> **WHAT THE TASK REQUIRES**
Render the entries as a Markdown table with the columns Row and Line, starting at the line that contains "name author: Greene" and ending with the last line of the entries, both ends included. Omit blank lines and the pictures.

> **EXCERPTED RECORDS**
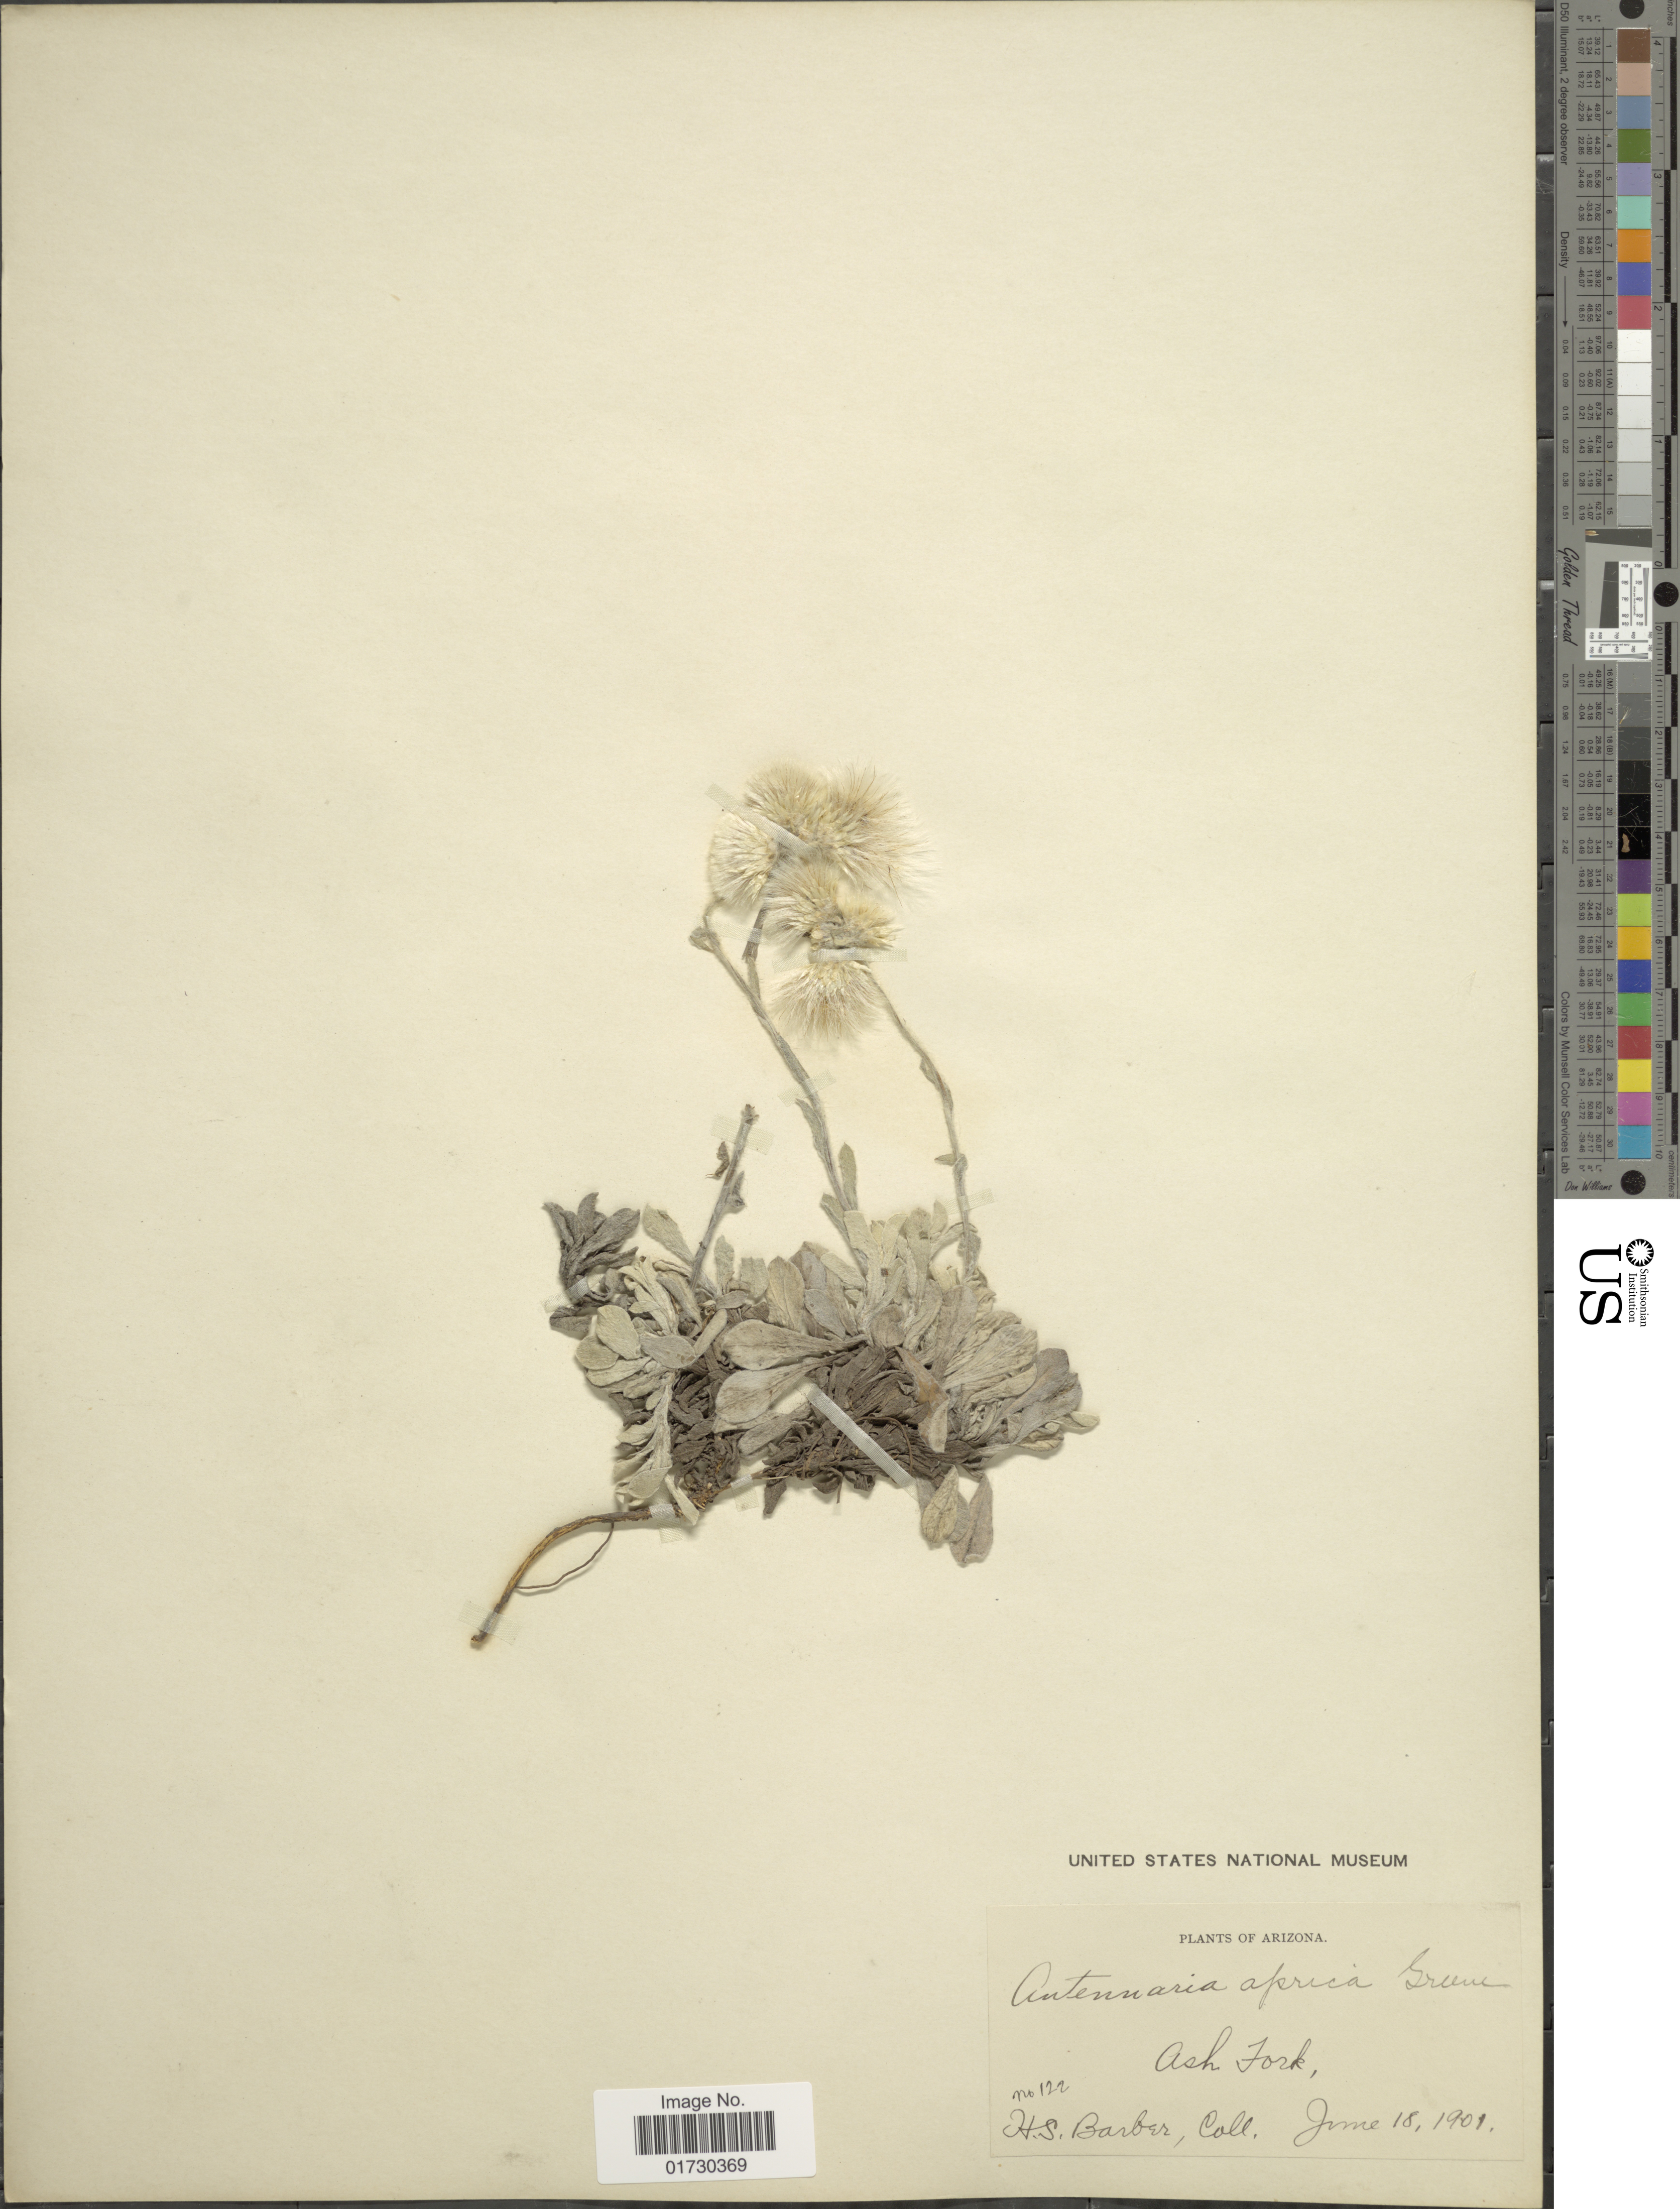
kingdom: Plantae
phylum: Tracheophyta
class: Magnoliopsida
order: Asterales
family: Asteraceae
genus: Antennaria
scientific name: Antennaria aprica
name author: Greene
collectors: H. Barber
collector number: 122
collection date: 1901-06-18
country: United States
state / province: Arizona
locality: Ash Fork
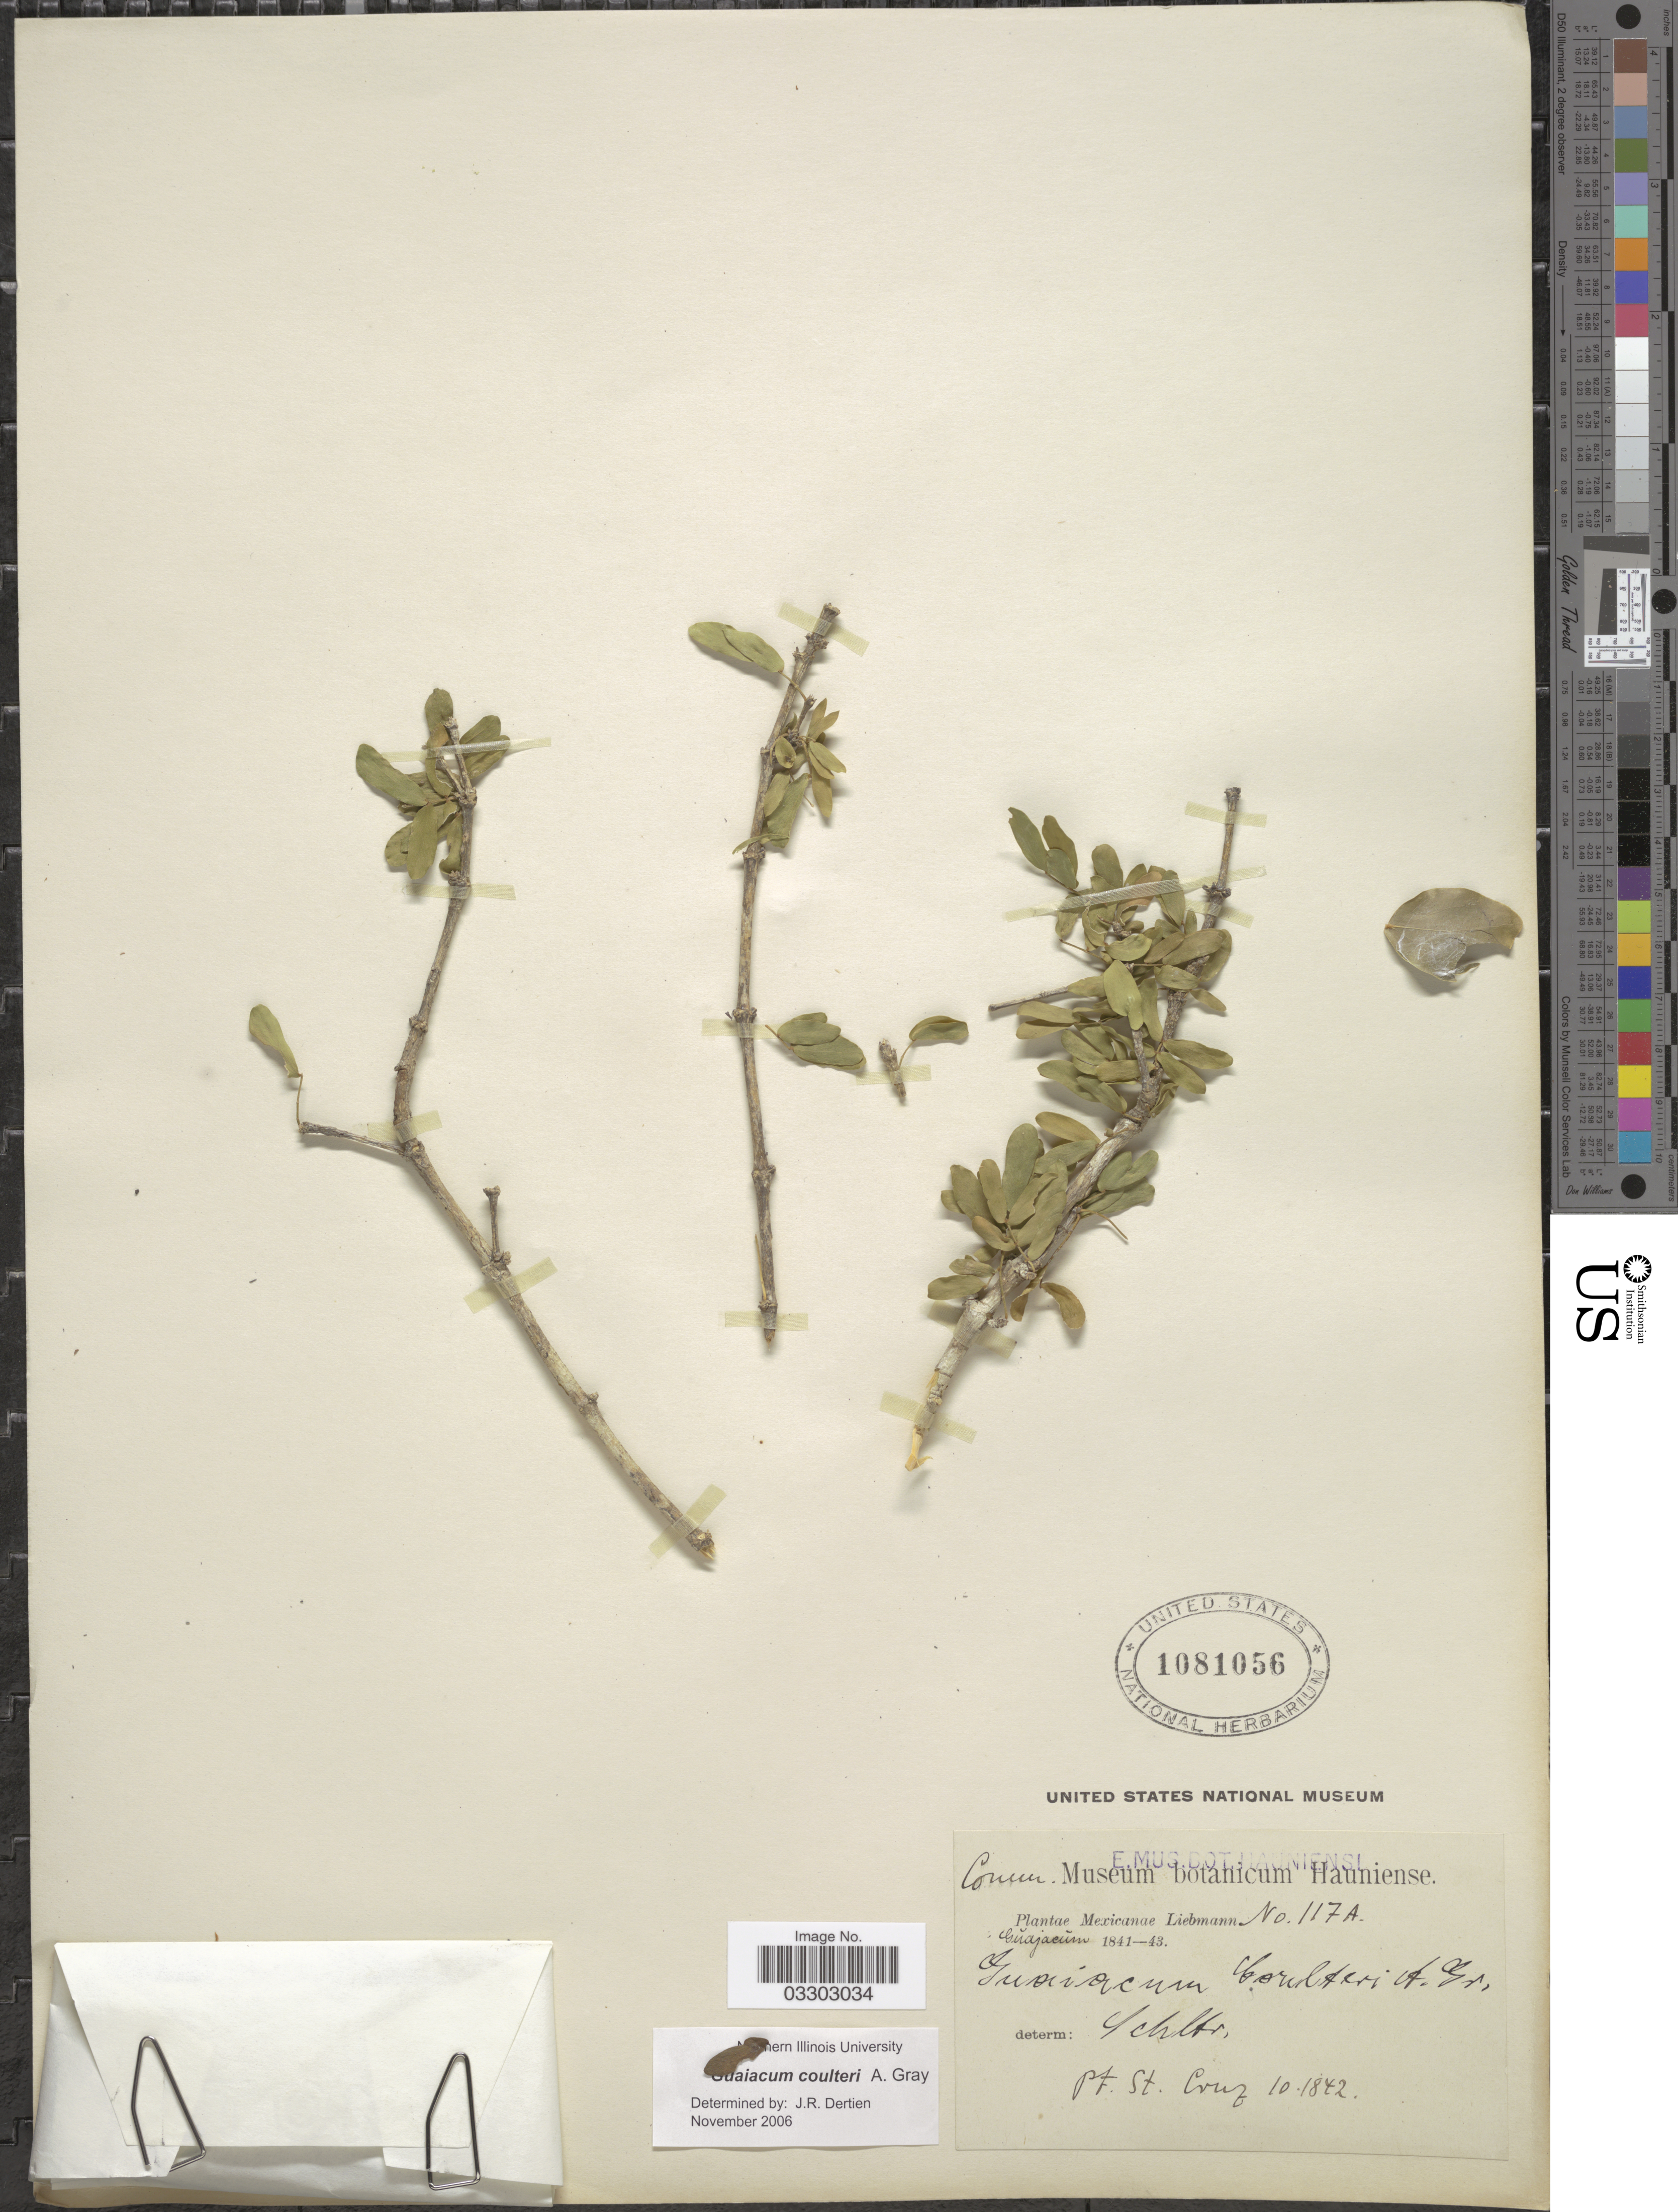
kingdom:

> **RESPONSE TO THIS TASK**
| Row | Line |
|---|---|
| 1 | name author: Greene |
| 2 | collectors: H. Barber |
| 3 | collector number: 122 |
| 4 | collection date: 1901-06-18 |
| 5 | country: United States |
| 6 | state / province: Arizona |
| 7 | locality: Ash Fork |
| 8 | kingdom: |